Der Berufsverband der Kinder- und Jugendärzte (BVKJ) im Saarland hat den gesetzlichen Krankenkassen vorgeworfen, Grippeschutzimpfungen bei Kindern in der Regel nicht mehr zu bezahlen. "An der Gesundheit der Kinder zu sparen, ist ein völlig falsches politisches und gesellschaftliches Signal", sagte der BVKJ-Saar-Chef Karl Stiller der SZ. Eine umfassende Grippeschutzimpfung der Kinder sei notwendig. "Gerade Gemeinschaftseinrichtungen wie Kindergärten und Schulen sind der Entstehungsraum für Grippewellen", stellte Stiller fest. Zudem würden kranke Kinder zum Einen ihre Eltern anstecken und zum Anderen müssten viele Eltern zu Hause bleiben um ihre Kinder zu pflegen. Die Kosten für die Arbeitgeber seien enorm.
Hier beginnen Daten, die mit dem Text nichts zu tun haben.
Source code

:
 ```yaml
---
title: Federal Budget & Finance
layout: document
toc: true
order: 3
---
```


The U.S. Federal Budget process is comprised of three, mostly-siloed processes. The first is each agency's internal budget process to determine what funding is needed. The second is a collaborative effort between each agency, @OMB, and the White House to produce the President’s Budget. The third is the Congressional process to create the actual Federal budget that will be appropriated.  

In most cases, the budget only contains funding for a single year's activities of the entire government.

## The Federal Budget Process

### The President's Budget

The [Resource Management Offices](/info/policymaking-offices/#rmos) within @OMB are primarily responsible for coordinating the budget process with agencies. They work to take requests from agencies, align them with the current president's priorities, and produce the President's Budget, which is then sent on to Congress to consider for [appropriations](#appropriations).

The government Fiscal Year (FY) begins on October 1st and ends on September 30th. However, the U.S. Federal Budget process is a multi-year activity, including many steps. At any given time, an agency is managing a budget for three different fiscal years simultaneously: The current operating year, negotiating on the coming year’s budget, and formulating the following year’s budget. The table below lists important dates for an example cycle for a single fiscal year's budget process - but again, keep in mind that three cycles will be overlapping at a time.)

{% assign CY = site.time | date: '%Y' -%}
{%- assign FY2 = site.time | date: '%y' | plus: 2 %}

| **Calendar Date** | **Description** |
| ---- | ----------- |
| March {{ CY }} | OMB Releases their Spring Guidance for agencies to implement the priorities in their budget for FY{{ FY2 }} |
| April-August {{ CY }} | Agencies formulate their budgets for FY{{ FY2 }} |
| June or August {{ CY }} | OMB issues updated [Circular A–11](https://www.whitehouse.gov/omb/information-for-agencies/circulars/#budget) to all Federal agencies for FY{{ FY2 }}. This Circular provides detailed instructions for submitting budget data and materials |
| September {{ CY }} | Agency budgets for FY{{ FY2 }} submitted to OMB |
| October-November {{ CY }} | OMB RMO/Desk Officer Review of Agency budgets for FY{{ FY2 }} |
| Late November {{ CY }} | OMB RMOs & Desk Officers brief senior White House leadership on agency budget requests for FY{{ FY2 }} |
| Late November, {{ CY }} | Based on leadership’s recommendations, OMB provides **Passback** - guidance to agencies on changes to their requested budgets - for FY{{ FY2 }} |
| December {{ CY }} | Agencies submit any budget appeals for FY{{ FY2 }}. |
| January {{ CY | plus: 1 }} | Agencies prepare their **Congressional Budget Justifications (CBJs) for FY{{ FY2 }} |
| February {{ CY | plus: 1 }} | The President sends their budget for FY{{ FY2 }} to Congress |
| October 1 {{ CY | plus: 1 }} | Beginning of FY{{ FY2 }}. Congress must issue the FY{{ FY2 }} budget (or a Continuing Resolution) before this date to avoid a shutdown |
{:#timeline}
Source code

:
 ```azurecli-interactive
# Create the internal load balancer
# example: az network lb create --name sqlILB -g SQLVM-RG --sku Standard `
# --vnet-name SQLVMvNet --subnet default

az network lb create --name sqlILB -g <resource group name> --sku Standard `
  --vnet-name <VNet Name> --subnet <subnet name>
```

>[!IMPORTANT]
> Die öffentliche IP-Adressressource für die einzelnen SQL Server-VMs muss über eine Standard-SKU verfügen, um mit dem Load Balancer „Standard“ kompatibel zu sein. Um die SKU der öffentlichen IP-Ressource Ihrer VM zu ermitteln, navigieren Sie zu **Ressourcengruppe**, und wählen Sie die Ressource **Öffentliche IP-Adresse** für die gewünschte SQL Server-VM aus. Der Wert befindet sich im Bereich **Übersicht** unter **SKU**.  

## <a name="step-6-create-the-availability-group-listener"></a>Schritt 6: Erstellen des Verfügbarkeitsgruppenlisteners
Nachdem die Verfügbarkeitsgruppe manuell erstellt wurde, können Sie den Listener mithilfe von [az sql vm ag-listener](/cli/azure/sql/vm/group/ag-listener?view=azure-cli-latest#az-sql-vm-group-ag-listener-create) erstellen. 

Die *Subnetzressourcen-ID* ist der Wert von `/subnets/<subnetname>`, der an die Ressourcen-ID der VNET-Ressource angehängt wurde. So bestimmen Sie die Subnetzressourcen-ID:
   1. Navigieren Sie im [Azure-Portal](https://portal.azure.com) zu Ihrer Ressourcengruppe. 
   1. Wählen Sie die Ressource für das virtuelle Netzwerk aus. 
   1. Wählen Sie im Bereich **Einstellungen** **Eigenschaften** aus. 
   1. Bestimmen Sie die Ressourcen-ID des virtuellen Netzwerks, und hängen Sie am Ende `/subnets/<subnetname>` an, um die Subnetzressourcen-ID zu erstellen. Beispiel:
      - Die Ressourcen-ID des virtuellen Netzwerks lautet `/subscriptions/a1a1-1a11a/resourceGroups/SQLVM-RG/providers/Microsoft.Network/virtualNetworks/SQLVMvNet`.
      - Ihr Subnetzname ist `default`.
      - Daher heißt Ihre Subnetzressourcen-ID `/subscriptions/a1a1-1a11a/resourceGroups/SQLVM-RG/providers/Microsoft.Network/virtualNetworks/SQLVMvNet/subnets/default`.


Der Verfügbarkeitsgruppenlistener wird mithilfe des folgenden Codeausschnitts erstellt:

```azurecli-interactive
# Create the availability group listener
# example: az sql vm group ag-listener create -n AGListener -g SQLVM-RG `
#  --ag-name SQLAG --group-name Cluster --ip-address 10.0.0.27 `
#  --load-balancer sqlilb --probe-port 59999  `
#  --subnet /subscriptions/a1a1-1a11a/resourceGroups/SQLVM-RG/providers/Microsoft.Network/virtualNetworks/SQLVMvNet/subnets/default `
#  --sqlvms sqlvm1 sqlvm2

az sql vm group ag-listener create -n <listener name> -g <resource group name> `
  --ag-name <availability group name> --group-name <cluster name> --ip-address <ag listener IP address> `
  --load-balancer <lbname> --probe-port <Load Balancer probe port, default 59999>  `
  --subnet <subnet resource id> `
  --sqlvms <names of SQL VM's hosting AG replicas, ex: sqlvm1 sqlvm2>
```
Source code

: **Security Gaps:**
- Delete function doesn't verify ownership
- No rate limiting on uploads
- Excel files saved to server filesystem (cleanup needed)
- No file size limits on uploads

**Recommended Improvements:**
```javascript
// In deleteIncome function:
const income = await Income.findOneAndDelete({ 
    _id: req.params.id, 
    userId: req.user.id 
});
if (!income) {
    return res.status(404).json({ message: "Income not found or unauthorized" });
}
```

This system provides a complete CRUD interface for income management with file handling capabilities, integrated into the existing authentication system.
Der BVKJ-Saar-Chef sieht die Kassen in der Pflicht, allen Kindern eine Grippeschutzimpfung zu ermöglichen. "Das ist eine soziale Aufgabe der Kassen", so Stiller. Doch die Kassen weigerten sich, die Kosten zu tragen. Diese Kritik weisen die gesetzlichen Krankenkassen jedoch zurück. Der Sprecher der AOK Rheinland-Pfalz Saarland, Jan Rößler, teilte der SZ mit, die AOK folge den Vorgaben der Ständigen Impfkommission am Robert-Koch-Institut (Stiko). Die Stiko empfehle nur für Kinder mit einer erhöhten Gesundheitsgefährung eine Grippeimpfung. Thomas Jochum, Sprecher der Techniker Krankenkasse (TK) in Saarbrücken, verweist auf die Landes-Impfempfehlung des Saar-Gesundheitsministeriums: Darin werde die Grippeimpfung ohne Einschränkung empfohlen. "Wir folgen dieser Empfehlung," sagt Jochum.

Inzwischen gibt es eine neue Impfmethode mit Nasenspray. Diese sei zwar teurer, aber bei Kindern unter sechs Jahren auch bedeutend besser: "Der nasale Impfstoff hat eine viel höhere Erfolgsquote", sagt Stiller. So müssten die Kinder nicht mehr mit Einwegspritzen geimpft werden, die oftmals grob gestanzte Nadeln hätten. Stiller empfiehlt die Impfung mit Nasenspray, "damit die Traumatisierung des Kindes möglichst gering ausfällt". Mit Einwegspritzen habe Stiller schlechte Erfahrungen gemacht: "Die Einwegspritzen muss man dem Kind regelrecht durch die Haut hauen."

Die Verwendung des schonenderen Impfsprays liege jedoch in der "Therapiehoheit des Arztes", sagt AOK-Sprecher Rößler. Das Nasenspray dürfe laut Hersteller bei Kindern mit bestimmten Krankheiten nicht benutzt werden. Die Impfung mit dem Nasenspray sei deutlich teurer, sagt TK-Sprecher Jochum. Aus medizinischen Gründen oder wenn ein Kind Angst vor Spritzen habe, werde auch die Impfung mit dem Nasenspray bezahlt. Die Barmer GEK zahlt für Kinder von zwei bis sechs Jahren das Impfspray, jedoch nur für den von der Stiko empfohlenen Patientenkreis.